BEGIN Text shown

‘The Middle East’s fabulous ecology now faces bombs, pollution and desertification’
Zozan Pehlivan is Associate Professor of History at the University of Minnesota, Twin Cities. Speaking with Srijana Mitra Das at Times Evoke , she discusses the ecological past of the Middle East — and its future:
You write about grasslands in the Middle East — people normally associate deserts with this region, so could you please tell us more?
■ Until the 1960s, a large portion of Middle Eastern communities were actually nomadic pastoralists. This region, as I write in ‘The Political Ecology of Violence: Peasants and Pastoralists in the Last Ottoman Century’ has large grasslands, stretching from Turkey to Syria, northern Iraq, Algeria, central to western Anatolia to Cilicia. There is remarkable diversity here — there are pastures, mountains, plains and major rivers, from the Nile that actually comes from high Ethiopian highlands to Egypt to the Tigris and Euphrates, the largest freshwater bodies in the Middle East. Besides these, there are many small streams that nomadic people and peasants would use for watering their animals or farmlands.
Most people don’t associate ‘grasslands’ with the Middle East because many connect the idea to the American West and an unending Prairies. The Middle East has a different form of grassland — some patches are large, some are small, some are very close to farms, villages or urban spaces. The environmental historian John McNeill discusses how the close proximity between agrarian and herding communities across the Middle East shows these people were very interdependent with each other. However, in times of environmental stress, that close proximity could become a disadvantage.
How have these grasslands changed?

END Text shown
BEGIN Extracted information

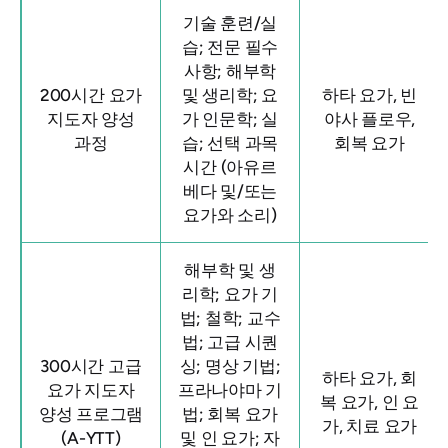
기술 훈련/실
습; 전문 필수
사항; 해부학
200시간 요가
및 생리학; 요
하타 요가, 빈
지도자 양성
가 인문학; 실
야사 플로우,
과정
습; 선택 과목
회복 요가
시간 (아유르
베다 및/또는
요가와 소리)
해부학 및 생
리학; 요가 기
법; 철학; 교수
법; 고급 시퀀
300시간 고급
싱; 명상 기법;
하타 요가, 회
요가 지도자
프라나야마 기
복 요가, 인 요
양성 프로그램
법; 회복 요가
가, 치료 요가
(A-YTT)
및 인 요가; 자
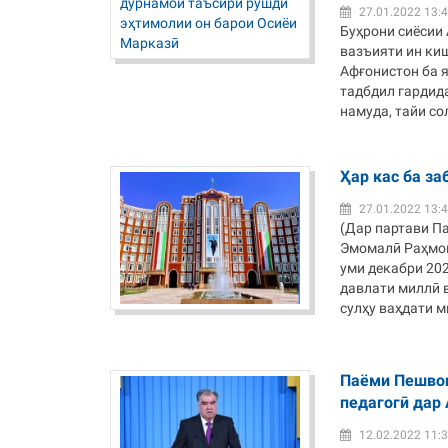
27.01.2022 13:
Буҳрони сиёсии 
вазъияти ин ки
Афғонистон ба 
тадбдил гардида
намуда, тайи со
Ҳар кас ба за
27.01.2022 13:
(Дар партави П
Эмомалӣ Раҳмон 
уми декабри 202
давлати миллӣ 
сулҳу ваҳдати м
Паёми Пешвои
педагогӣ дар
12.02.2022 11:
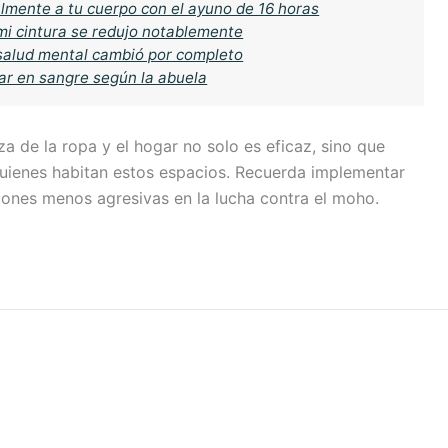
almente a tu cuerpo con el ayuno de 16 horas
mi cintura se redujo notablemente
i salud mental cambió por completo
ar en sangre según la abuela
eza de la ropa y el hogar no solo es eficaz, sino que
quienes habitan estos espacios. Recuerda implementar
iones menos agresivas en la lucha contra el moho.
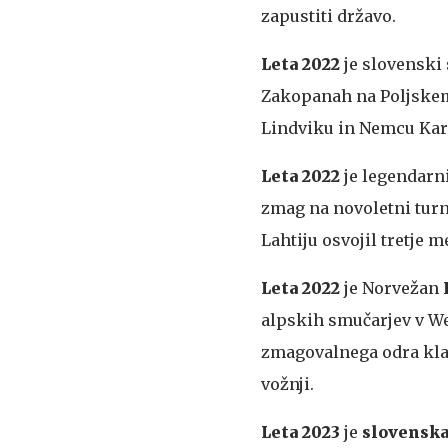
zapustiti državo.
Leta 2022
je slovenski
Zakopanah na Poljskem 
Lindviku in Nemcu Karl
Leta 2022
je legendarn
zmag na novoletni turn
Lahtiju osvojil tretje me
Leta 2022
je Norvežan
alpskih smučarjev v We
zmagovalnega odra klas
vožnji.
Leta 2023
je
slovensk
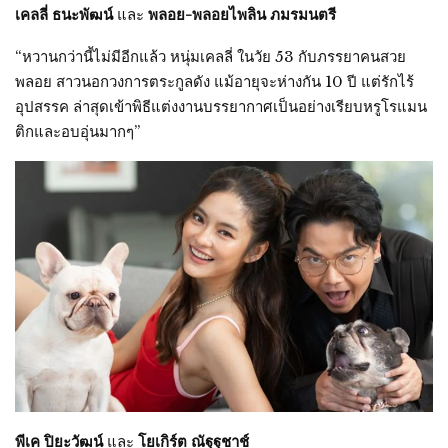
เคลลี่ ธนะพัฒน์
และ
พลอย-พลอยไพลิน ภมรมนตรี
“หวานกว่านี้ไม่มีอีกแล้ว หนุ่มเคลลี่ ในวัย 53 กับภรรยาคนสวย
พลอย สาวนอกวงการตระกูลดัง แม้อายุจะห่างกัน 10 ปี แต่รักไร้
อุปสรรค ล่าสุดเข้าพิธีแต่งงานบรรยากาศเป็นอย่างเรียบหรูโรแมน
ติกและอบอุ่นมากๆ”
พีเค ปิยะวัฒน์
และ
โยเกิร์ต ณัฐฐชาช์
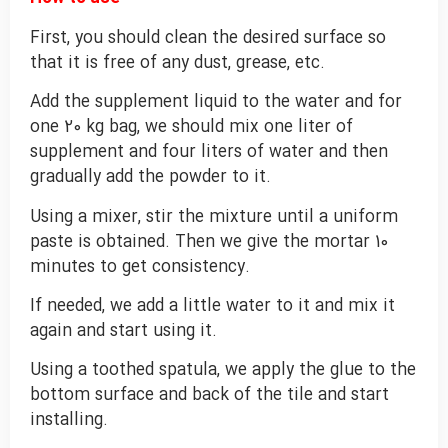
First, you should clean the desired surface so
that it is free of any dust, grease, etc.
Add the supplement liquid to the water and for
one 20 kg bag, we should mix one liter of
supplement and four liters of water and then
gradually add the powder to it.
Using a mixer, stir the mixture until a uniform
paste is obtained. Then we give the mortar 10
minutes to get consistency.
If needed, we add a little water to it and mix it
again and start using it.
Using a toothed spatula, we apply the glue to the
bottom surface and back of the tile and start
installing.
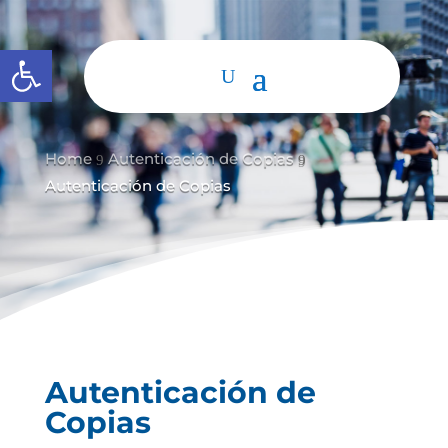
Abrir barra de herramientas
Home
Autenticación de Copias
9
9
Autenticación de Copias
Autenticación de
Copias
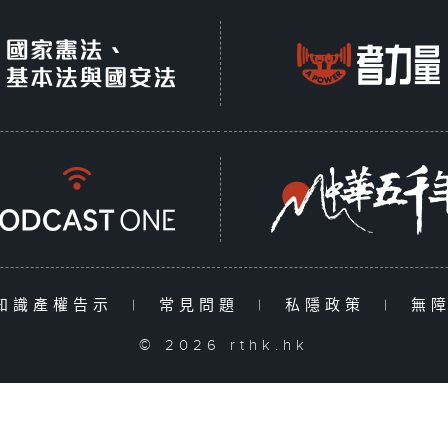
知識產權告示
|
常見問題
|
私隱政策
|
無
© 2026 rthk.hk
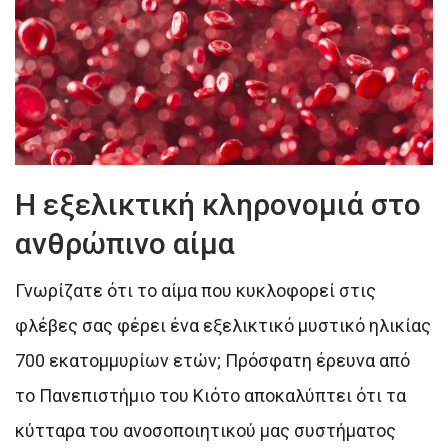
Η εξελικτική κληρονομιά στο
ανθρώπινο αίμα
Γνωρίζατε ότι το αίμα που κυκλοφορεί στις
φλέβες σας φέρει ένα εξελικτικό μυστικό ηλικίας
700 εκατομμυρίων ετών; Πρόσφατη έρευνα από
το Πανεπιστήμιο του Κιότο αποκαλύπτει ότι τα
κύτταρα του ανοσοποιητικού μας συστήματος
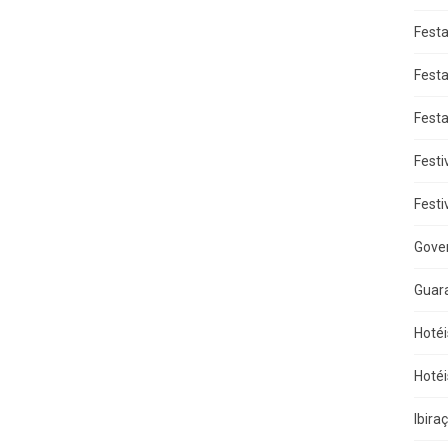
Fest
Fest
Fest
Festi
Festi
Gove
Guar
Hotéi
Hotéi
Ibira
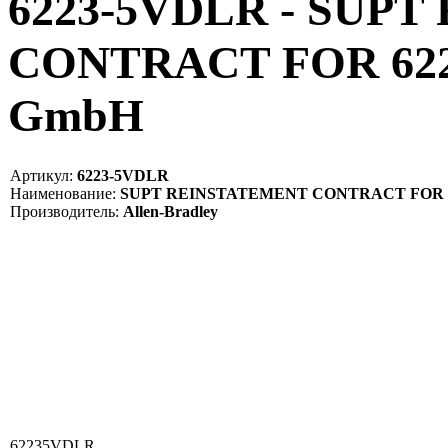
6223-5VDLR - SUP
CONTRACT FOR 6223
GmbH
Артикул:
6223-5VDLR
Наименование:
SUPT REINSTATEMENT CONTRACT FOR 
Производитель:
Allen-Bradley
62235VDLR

END Extracted information

• Tasks
**a.** In the interview on Middle Eastern ecology above, rewrite the paragraph beginning "Until the 1960s" as a short bulleted list that keeps its main facts.
**b.** Name every river that the interview on Middle Eastern ecology mentions by name.

• Exercise results
**a.**
- Until the 1960s, a large share of Middle Eastern communities were nomadic pastoralists.
- As described in "The Political Ecology of Violence: Peasants and Pastoralists in the Last Ottoman Century," the region has large grasslands stretching from Turkey to Syria, northern Iraq, Algeria, central to western Anatolia and Cilicia.
- The landscape is highly diverse, with pastures, mountains, plains and major rivers.
- These rivers include the Nile, which flows from the Ethiopian highlands to Egypt, and the Tigris and Euphrates, the largest freshwater bodies in the Middle East.
- Nomadic people and peasants also used many small streams to water their animals and farmland.

**b.**
- The Nile
- The Tigris
- The Euphrates